▶ _SOURCE DOCUMENT_:
........

# Bright Eyes



## dirtyal1223 (Oct 24, 2007)

Anyone listen to Bright Eyes? Good stuff.


----------



## KeeferSutherlandFTW (Oct 24, 2007)

Yeah but I always concede that Conor's got a lousy voice..

Tilly & the Wall anyone? I don't think they're very well known but it was Conor's old neighbor that fronts the band. She was signed to Saddle Creek for a bit of time.


----------



## ivebeencanceled (Oct 26, 2007)

Bright Eyes..love em.
What CD are you listening to right now?


----------



## dirtyal1223 (Oct 26, 2007)

fevers and mirrors


----------



## Gygax1974 (Oct 26, 2007)

Last one I actually listened to was his side project

Desaparecidos

Not sure of the album title, I forget


----------



## GoodFriend (Oct 26, 2007)

read spanish speak music i think gyg


----------



## GoodFriend (Oct 26, 2007)

or something like that

i love conor and most everything he's done... haha

i have on vinyl like 6 or 7 albums, have them all on my comp...

........

▶ _ENTRIES PROVIDED_:
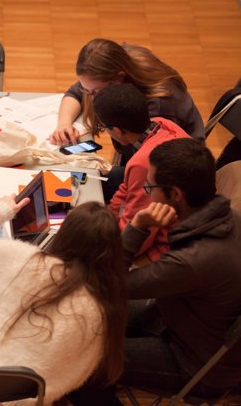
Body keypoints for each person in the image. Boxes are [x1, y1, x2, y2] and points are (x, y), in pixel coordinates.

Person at [77, 138, 241, 404]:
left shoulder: (192, 261)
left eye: (150, 187)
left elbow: (108, 284)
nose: (146, 192)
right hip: (188, 320)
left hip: (194, 362)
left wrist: (138, 225)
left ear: (175, 194)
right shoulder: (229, 215)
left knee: (80, 361)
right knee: (90, 310)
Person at [0, 198, 127, 405]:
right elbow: (76, 373)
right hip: (32, 397)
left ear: (65, 234)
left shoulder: (25, 262)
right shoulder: (102, 308)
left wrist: (1, 209)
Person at [93, 83, 190, 261]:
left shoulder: (143, 164)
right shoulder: (163, 124)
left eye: (104, 127)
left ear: (118, 130)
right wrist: (107, 217)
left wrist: (103, 237)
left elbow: (140, 233)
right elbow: (126, 187)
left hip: (169, 247)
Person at [50, 38, 204, 146]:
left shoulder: (156, 106)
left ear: (119, 78)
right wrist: (64, 124)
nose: (91, 98)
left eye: (96, 92)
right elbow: (75, 93)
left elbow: (142, 157)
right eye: (87, 90)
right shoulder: (115, 66)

........

▶ _REQUIRED TASKS_:
- 1) From the Bright Eyes forum thread, output the passage that opens with the words containing "Tilly & the" and closes with "to right now?", copied exactly.
- 2) Answer these from the Bright Eyes forum thread:
(a) What album does dirtyal1223 name when asked what they are listening to?
(b) What is the name of the side project that Gygax1974 last listened to?
(c) Which record label was the front of Tilly & the Wall signed to?
- 3) Resume the Bright Eyes forum thread from its last post onward.

▶ _EXERCISE RESULTS_:
- 1)
Tilly & the Wall anyone? I don't think they're very well known but it was Conor's old neighbor that fronts the band. She was signed to Saddle Creek for a bit of time.


----------



## ivebeencanceled (Oct 26, 2007)

Bright Eyes..love em.
What CD are you listening to right now?

- 2)
(a) fevers and mirrors
(b) Desaparecidos
(c) Saddle Creek

- 3)
what about commander venus... his group before bright eyes? neat stuff... also park ave.





hahah


----------



## Gygax1974 (Oct 26, 2007)

I have heard of Commander Venus not sure if I actually ever listened to them. I used to own a CD store and all of it runs together in my head after a while....lol.


----------



## GoodFriend (Oct 26, 2007)

yeah commander venus has two diffiferent albums i think... can't remember the names off the top of my head

i love lots of different saddle creek bands

anybody have the saddle creek DVD?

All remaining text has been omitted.